6 months later

JUSTIN

Even six months later, there are good days and bad days, but the good days far, far outnumber the bad ones.

On a bad day, it’s a struggle to get out of bed.

Axel asks me, “What do you need?”

I always tell him when it’s a bad day, because although I hate to be a burden, I know that my bad days affect him as well.

Sometimes what I need is to lose myself in him, to touch and make love and lose myself in the sex and the closeness of our bodies. Other times I need to quieten my mind and focus my thoughts on my art. On those days, I sit at my art table and draw and paint for hours, until my mood lifts and I’m able to rejoin the world. Axel sits with me and reads or works on his computer, a reassuring presence in the background. When I’m ready to reconnect, he welcomes me back with a smile and a hug.

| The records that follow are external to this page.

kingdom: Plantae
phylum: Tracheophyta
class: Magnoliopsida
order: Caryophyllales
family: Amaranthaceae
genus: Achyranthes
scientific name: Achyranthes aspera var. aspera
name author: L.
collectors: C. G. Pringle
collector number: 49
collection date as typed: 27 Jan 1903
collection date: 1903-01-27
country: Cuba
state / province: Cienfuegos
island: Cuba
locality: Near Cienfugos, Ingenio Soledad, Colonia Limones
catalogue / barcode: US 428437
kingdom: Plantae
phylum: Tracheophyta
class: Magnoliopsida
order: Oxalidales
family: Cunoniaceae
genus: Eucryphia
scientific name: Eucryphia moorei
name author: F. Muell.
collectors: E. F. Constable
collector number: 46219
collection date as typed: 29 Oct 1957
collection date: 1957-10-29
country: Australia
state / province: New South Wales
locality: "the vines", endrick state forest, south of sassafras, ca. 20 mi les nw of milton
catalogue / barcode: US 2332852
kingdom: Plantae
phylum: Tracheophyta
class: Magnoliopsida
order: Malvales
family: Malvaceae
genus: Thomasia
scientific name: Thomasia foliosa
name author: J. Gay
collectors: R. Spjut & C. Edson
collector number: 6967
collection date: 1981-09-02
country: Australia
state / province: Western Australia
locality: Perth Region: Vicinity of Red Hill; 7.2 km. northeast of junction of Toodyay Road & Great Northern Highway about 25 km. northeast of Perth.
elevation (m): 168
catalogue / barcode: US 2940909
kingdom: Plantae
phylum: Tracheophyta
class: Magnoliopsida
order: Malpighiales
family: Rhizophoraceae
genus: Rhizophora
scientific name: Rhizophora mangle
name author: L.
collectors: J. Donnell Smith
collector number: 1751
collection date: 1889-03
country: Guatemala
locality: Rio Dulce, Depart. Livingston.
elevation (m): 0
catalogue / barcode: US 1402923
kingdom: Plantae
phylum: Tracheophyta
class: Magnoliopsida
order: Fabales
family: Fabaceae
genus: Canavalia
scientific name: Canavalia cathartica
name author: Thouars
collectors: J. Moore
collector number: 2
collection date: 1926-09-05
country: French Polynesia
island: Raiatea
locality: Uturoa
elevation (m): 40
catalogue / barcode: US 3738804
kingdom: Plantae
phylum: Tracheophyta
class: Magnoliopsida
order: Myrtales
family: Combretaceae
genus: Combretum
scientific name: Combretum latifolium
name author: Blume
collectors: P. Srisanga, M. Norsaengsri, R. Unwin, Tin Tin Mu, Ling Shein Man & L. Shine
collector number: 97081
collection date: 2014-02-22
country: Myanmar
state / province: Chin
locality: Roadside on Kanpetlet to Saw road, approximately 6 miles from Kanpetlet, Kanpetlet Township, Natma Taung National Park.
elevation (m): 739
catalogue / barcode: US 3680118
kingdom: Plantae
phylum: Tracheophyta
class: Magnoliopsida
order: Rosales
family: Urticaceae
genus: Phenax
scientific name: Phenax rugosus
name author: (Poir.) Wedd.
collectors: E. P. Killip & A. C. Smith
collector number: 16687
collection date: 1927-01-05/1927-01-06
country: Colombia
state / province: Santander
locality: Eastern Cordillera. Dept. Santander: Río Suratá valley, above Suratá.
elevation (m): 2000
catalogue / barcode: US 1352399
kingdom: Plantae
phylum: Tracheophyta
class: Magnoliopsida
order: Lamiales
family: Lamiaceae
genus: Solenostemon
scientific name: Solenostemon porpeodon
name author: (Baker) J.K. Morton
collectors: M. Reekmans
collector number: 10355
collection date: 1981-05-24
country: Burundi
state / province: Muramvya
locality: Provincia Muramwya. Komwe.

I still see my counselor, but the sessions are becoming less and less necessary as time goes by. I’m healing, sorting through my thoughts, and re-learning my own worth.

Axel has never doubted it. He tells me daily how amazing I am, and how perfect I am for him. I suspect he’s a little biased, but it is Axel, so I should believe him, right?

I know I’m one of the lucky ones. They didn’t exert their influence over me for terribly long, and I have the best support structure in the world – a loving boyfriend, his friends, and a borrowed grandma who treats me as her own.

Soon I’ll be starting university. It turns out someone important at one of the private veterinary colleges owed Axel’s friend Shannon a very big favor.

They disregarded my final exam scores that weren’t up to scratch for entry and gave me ‘special entry due to extenuating circumstances’. There’s also a new scholarship to support a veterinary student throughout their course, and I’m the first beneficiary. I have a suspicion if this hadn’t happened that Axel would have found a way to fund it himself. But I’ll never know.

What I do know, is that I cried when he said he would move to Melbourne to be with me. I know how much he loves the sea, and it’s no small thing to leave his childhood paradise to live inland in another state. That he would do it for me is humbling.

We rent a two-bedroom house together near the university, though we rarely use the second room unless we have visitors.

I reach up and touch Axel’s neck chain which I still wear, will always wear. Does it really have the mystical powers it’s claimed to have? Who can say? All I know is it drew us back together, and it’s a symbol that proclaims I’m his, and always will be.

We met far from my home, lost each other, found each other again, and now I can safely say, wherever Axel is, that's my home.